### EXTRAIT FOURNI
.....
Et puis, il y a la révolution à faire dans nos équipements. Sans doute serait-il plus souple et plus économique que chaque armée s’occupe des équipements qui lui sont propres, avec un budget d’investissement spécifique, en laissant à la DGA la gestion de programmes communs. Il faut faire exploser les normes et contraintes, les soldats réguliers meurent autant que ceux du Commandement des opérations spéciales qui bénéficient de dérogations. On n’est pas obligé d’attendre neuf ans, entre la décision et l’achat sur étagère, pour remplacer un fusil d’assaut. Il faut sortir de l’artisanat de luxe pour retrouver un centre de gravité coût-efficacité, c’est-à-dire sophistication-masse, plus rationnel que l’achat de missiles antichars 17 fois plus chers que ceux qu’ils remplacent. Sur notre incapacité à produire des drones armés qui ne soient pas aussi chers et complexes que des avions de chasse. On n’a visiblement fait aucun retour d’expérience de la guerre en Ukraine pour cette LPM, sinon on aurait découvert que c’est le rétrofit qui a permis aux deux adversaires de combattre à cette échelle et à cette durée. Peut-être qu’un jour à apprendra aussi à en faire. Il parait qu’on se penche enfin sérieusement sur toutes ces questions, c’est la meilleure nouvelle du moment.
.....
### CONSIGNES
Répondez à ces questions d'après l'extrait sur les équipements militaires.
(a) À quel organisme l'extrait propose-t-il de laisser la gestion des programmes communs ?
(b) Combien d'années s'écoulent entre la décision et l'achat sur étagère pour remplacer un fusil d'assaut ?
(c) Combien de fois plus chers sont les missiles antichars achetés que ceux qu'ils remplacent ?
Les enregistrements proviennent d'une autre source que l'extrait.
.....
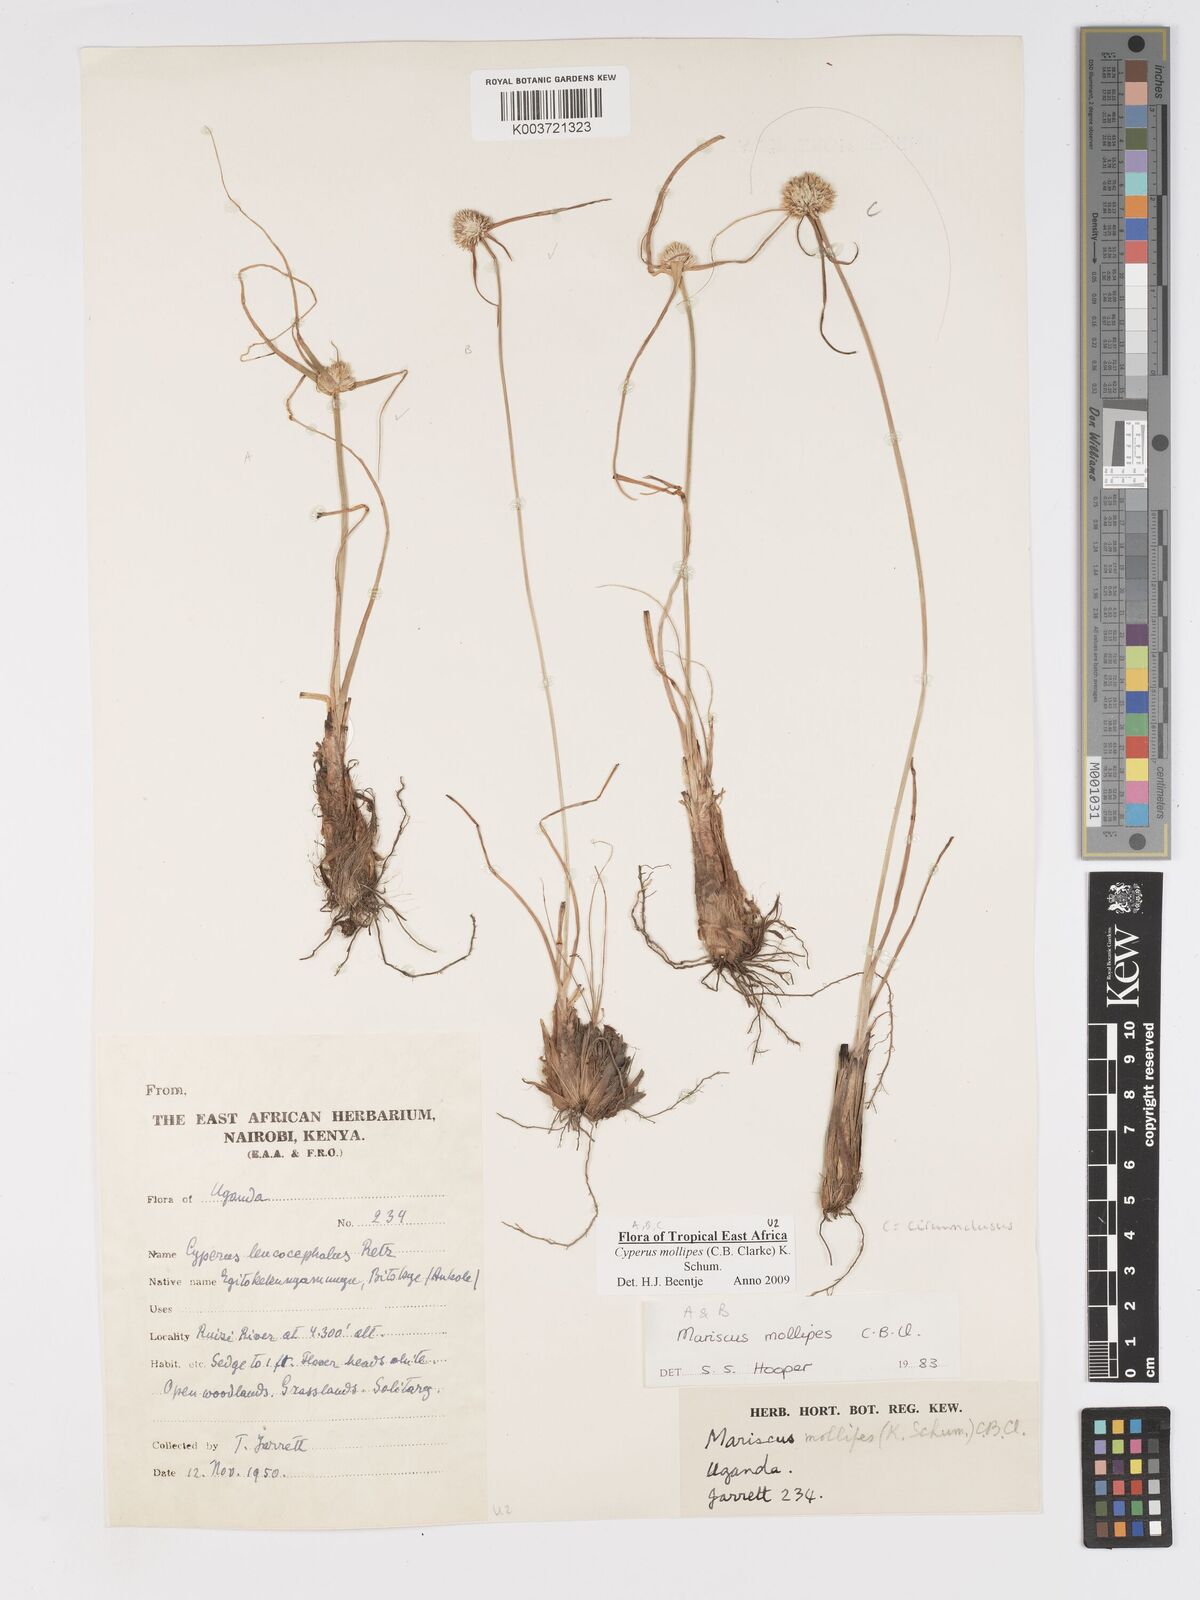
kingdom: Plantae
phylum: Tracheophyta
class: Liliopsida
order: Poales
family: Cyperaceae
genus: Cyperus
.....
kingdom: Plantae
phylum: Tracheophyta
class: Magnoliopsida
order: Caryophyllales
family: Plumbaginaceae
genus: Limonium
.....
### RÉPONSE COMPLÈTE
(a) À la DGA.
(b) Neuf ans.
(c) 17 fois plus chers.